ABS Core v3.5.0
Investor Track

Licensing & IP Ownership

How ABS Core should be discussed from a licensing and acquisition-readiness perspective.

Licensing & IP Ownership

This page should present ABS Core in a way that is credible for buyers, investors, and legal diligence. The goal is to explain the intended ownership and licensing model without making legal claims that require formal verification outside this documentation.

Ownership positioning

ABS Core is presented as a proprietary technology asset associated with OConnector Technology.

From an investor or buyer perspective, the important point is not the wording alone, but whether the following can be verified during diligence:

  • authorship and contributor history,
  • contractor or employee assignment terms,
  • third-party dependency exposure,
  • open-source obligations,
  • and transferability of the relevant IP.

Those items should be validated in the data room and legal review process.


What can be stated safely

The most defensible public position is:

  • the project is intended to be licensed as proprietary infrastructure technology,
  • community or supporting tools may exist separately from the proprietary core,
  • and production or strategic use is expected to occur under commercial terms.

This is more credible than public claims of a perfectly clean or universally transferable IP chain without diligence.


Licensing Model & Tiers

ABS Core offers a structured licensing framework designed for enterprise accountability and high-value integration.

1. Enterprise Perpetual License

  • Description: Permanent right to use + 1 year of dedicated support and updates.
  • Typical Range: R$ 180k – R$ 500k per deployment.
  • Best For: Institutions requiring absolute ownership and long-term Capex predictability.

2. Annual Support License

  • Description: Annual renewal including compliance updates (e.g., LGPD delta packs) and ongoing technical support.
  • Typical Range: R$ 60k – R$ 180k / year.
  • Best For: Scale-ups and regulated firms that prioritize continuous alignment with evolving regulatory standards.

3. OEM / Embedded License

  • Description: Designed for partners (like OBot) who embed ABS Core as their internal governance layer.
  • Terms: Revenue share (percentage-based royalty) or a multi-year fixed platform fee.

4. Sovereign Sidecar (Institutional)

  • Description: Dedicated, air-gapped on-premise deployment with custom SLAs and private infrastructure management.
  • Typical Range: R$ 300k – R$ 1M+ per contract.
  • Best For: Large-scale financial institutions and central treasury labs.

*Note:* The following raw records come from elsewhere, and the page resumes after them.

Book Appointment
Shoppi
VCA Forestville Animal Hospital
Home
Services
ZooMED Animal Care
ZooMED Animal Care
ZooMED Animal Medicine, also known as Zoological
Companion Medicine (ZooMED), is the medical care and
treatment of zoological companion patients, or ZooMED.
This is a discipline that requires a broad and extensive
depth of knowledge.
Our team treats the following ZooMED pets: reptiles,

Investor Perspective: Valuation & ACV

The enterprise software license model utilized by ABS Core provides significant valuation advantages compared to standard SaaS models:

  • Predictability: Long-term contracts (1-3 years) with high stickiness in regulated sectors.
  • Valuation Multiples: While early-stage B2B SaaS typically commands 5x–8x ARR, enterprise infrastructure licenses often see multiples of 10x–15x ACV due to lower churn and higher upfront cash flow.
  • Strategic Path: A single "Sovereign Sidecar" contract can cover 12-18 months of operational runway, making a seed-stage valuation of R$ 5M+ highly defensible with just 3-5 confirmed deployments.

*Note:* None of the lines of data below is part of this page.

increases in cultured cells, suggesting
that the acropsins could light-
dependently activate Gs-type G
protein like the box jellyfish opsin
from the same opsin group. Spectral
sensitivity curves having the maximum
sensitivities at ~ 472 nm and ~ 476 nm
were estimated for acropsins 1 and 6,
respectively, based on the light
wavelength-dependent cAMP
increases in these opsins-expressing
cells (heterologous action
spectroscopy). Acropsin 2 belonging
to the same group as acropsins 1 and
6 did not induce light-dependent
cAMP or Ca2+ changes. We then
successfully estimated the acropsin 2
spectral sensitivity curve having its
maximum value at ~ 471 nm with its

2. Community or supporting tools

Some tooling may be distributed more openly or under separate commercial constraints to support ecosystem adoption, local evaluation, or technical inspection.

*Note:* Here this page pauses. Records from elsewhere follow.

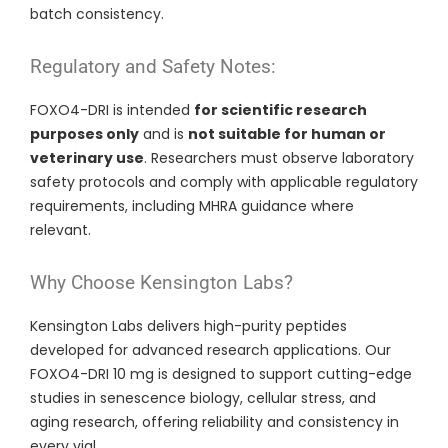
batch consistency.
Regulatory and Safety Notes:
FOXO4-DRI is intended
for scientific research
purposes only
and is
not suitable for human or
veterinary use
. Researchers must observe laboratory
safety protocols and comply with applicable regulatory
requirements, including MHRA guidance where
relevant.
Why Choose Kensington Labs?
Kensington Labs delivers high-purity peptides
developed for advanced research applications. Our
FOXO4-DRI 10 mg is designed to support cutting-edge
studies in senescence biology, cellular stress, and
aging research, offering reliability and consistency in
every vial.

The key buyer question is not whether community tools exist. The key question is whether the proprietary core and its rights are clearly separable.


Acquisition-readiness framing

For acquisition or strategic licensing discussions, the most important statements are:

  • the project is being prepared as a licensable infrastructure asset,
  • legal and technical diligence is expected before any transfer or OEM agreement,
  • and ownership, dependency, and assignment records must be reviewable by serious buyers.

This creates confidence because it signals process discipline instead of legal overstatement.


What should be avoided publicly

Until legal diligence is complete and documented, public materials should avoid absolute claims such as:

  • “100% proprietary” as a final legal conclusion,
  • “clean IP chain” as a guaranteed fact,
  • “fully transferable” without review,
  • or other statements that a buyer’s counsel will immediately re-test.

Those statements may be true, but they should be proved in diligence rather than asserted in marketing copy.


Bottom line

The strongest licensing message is simple: ABS Core is being positioned as proprietary runtime-governance infrastructure available for commercial licensing, strategic integration, or acquisition review, subject to normal legal and technical diligence.